[Saved data entries]
□ □ □ □

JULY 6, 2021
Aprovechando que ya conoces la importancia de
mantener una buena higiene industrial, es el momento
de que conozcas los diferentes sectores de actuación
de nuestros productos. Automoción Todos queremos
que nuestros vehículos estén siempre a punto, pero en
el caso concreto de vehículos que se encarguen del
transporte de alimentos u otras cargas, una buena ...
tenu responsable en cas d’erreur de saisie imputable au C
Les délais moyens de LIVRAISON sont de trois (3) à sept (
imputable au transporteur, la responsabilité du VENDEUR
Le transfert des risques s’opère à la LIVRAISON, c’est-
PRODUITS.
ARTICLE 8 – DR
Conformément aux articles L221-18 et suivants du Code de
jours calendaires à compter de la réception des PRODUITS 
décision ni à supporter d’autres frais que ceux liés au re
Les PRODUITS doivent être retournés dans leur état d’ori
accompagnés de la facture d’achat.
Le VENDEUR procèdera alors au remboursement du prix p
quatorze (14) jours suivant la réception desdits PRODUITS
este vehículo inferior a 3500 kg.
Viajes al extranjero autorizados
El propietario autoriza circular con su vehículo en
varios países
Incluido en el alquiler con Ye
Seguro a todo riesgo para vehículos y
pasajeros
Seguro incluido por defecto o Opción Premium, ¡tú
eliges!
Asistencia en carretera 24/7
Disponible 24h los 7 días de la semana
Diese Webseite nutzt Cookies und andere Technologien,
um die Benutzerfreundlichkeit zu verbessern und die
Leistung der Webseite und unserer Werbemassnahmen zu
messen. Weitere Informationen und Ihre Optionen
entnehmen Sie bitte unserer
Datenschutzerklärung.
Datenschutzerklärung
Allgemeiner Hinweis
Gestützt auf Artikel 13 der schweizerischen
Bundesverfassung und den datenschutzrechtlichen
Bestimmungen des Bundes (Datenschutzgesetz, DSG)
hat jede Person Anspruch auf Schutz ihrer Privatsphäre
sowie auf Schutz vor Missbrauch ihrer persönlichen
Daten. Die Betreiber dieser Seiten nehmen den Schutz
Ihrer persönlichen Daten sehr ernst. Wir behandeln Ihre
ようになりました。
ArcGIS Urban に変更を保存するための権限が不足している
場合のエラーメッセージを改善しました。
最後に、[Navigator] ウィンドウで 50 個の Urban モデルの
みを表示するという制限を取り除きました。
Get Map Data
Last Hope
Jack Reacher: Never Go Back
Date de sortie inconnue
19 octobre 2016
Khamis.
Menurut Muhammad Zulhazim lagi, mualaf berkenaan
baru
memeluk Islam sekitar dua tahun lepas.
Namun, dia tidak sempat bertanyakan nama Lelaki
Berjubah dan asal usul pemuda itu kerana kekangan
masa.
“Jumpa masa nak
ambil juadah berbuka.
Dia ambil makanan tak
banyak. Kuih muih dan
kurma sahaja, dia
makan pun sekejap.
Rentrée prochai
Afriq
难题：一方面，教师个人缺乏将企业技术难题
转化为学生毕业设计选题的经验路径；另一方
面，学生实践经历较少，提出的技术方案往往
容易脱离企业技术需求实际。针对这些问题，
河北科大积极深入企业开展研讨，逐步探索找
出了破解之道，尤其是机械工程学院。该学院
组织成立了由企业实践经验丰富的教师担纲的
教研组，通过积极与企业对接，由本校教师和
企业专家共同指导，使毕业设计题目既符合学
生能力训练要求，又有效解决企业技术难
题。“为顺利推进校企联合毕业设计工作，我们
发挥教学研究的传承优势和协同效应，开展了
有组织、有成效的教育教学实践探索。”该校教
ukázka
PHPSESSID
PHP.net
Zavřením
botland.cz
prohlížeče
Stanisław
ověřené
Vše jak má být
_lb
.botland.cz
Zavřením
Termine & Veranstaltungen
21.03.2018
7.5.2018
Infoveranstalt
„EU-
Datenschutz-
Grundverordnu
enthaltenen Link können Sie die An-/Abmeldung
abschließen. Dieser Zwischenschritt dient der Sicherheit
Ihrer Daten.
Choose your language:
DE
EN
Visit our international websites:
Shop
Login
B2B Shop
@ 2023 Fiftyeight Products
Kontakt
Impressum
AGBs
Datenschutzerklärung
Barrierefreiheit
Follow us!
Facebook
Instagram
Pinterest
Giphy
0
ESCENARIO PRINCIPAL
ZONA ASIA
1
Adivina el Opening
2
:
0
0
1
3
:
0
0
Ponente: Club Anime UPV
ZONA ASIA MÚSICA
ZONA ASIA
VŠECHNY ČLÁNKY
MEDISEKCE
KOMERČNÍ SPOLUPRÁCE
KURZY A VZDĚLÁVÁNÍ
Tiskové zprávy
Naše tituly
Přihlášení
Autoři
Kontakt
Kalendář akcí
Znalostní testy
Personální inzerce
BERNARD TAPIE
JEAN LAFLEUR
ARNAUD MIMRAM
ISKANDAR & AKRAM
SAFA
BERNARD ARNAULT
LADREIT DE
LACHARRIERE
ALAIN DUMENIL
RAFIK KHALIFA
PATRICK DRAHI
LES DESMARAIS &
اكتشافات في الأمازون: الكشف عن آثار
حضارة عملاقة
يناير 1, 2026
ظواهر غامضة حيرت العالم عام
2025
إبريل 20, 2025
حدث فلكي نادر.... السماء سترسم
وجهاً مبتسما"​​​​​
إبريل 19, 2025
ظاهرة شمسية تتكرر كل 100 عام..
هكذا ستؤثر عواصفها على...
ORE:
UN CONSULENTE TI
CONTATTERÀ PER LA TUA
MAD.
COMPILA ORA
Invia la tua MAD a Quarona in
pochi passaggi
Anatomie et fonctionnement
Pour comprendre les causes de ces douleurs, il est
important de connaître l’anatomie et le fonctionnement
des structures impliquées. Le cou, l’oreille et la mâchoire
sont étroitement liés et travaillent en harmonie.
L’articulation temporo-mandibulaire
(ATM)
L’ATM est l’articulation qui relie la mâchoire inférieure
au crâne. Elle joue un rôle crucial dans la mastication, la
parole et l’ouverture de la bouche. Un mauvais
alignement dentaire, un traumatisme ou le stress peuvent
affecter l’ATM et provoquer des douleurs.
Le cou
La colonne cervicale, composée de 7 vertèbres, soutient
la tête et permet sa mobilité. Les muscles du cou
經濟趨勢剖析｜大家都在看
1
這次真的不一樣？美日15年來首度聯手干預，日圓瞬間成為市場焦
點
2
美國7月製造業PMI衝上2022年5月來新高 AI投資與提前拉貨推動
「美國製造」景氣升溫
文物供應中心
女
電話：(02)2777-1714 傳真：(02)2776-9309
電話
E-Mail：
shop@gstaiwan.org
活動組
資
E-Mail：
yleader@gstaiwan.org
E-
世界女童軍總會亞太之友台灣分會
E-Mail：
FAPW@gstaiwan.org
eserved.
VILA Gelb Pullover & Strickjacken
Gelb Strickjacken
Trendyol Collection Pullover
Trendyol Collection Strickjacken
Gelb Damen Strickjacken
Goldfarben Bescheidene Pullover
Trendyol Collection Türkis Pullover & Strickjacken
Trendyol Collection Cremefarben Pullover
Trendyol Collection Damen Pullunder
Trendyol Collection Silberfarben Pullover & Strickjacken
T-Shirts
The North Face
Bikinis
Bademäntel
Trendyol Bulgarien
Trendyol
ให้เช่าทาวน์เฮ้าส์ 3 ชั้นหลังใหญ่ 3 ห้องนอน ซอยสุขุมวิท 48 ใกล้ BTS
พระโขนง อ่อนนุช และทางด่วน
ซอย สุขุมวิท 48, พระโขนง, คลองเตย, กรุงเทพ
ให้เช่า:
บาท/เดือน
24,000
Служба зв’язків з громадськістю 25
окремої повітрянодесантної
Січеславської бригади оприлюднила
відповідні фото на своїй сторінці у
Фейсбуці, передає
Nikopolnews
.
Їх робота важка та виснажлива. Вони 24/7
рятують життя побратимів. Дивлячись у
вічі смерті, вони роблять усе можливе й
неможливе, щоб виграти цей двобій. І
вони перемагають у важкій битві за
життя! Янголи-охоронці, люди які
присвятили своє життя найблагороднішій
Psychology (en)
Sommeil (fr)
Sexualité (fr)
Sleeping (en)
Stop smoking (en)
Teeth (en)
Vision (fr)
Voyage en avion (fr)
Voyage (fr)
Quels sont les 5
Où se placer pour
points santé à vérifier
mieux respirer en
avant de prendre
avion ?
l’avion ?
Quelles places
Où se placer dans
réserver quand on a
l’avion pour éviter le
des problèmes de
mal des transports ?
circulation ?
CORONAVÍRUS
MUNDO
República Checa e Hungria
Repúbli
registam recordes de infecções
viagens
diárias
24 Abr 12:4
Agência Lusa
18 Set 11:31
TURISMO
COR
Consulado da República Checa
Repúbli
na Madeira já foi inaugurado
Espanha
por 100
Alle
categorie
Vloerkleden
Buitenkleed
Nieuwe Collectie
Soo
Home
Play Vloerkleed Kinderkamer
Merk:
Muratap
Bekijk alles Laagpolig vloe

□ □ □ □

→ Work instruction
Within the data above, the lines from the one with "难题：一方面，教师个人缺乏将企业技术难题" to the one with "发挥教学研究的传承优势和协同效应，开展了" must be repeated exactly; no other line belongs in the answer.

→ Answer to this task
难题：一方面，教师个人缺乏将企业技术难题
转化为学生毕业设计选题的经验路径；另一方
面，学生实践经历较少，提出的技术方案往往
容易脱离企业技术需求实际。针对这些问题，
河北科大积极深入企业开展研讨，逐步探索找
出了破解之道，尤其是机械工程学院。该学院
组织成立了由企业实践经验丰富的教师担纲的
教研组，通过积极与企业对接，由本校教师和
企业专家共同指导，使毕业设计题目既符合学
生能力训练要求，又有效解决企业技术难
题。“为顺利推进校企联合毕业设计工作，我们
发挥教学研究的传承优势和协同效应，开展了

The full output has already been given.